- Opening Delimiter -

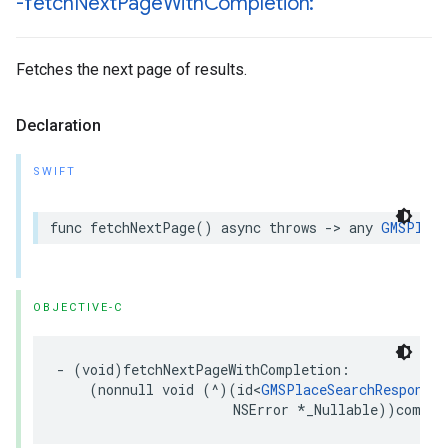
-fetch
Next
Page
With
Completion:
Fetches the next page of results.
Declaration
SWIFT
func
fetchNextPage
()
async
throws
->
any
GMSPlace
OBJECTIVE-C
-
(
void
)
fetchNextPageWithCompletion
:
(
nonnull
void
(
^
)(
id
<
GMSPlaceSearchResponse
>
NSError
*
_Nullable
))
comple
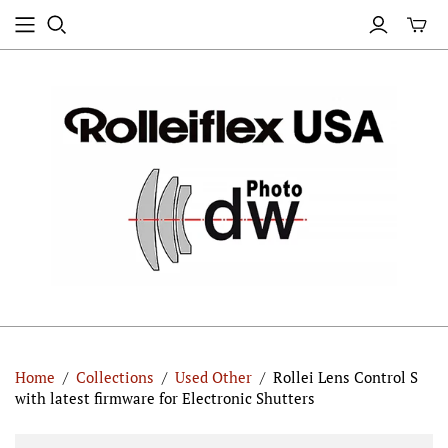
Home
/
Collections
/
Used Other
/
Rollei Lens Control S
with latest firmware for Electronic Shutters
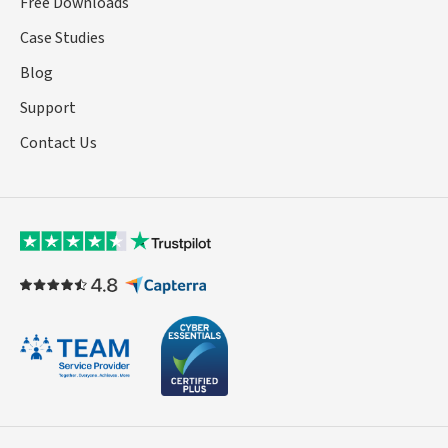
Free Downloads
Case Studies
Blog
Support
Contact Us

- Closing Delimiter -

[Exercise]: Rewrite the lines from the one holding "Free Downloads" through the end of the items, inclusive, with "Case Studies" renamed to "Success Stories" and nothing else changed.

[Response to the exercise]:
Free Downloads
Success Stories
Blog
Support
Contact Us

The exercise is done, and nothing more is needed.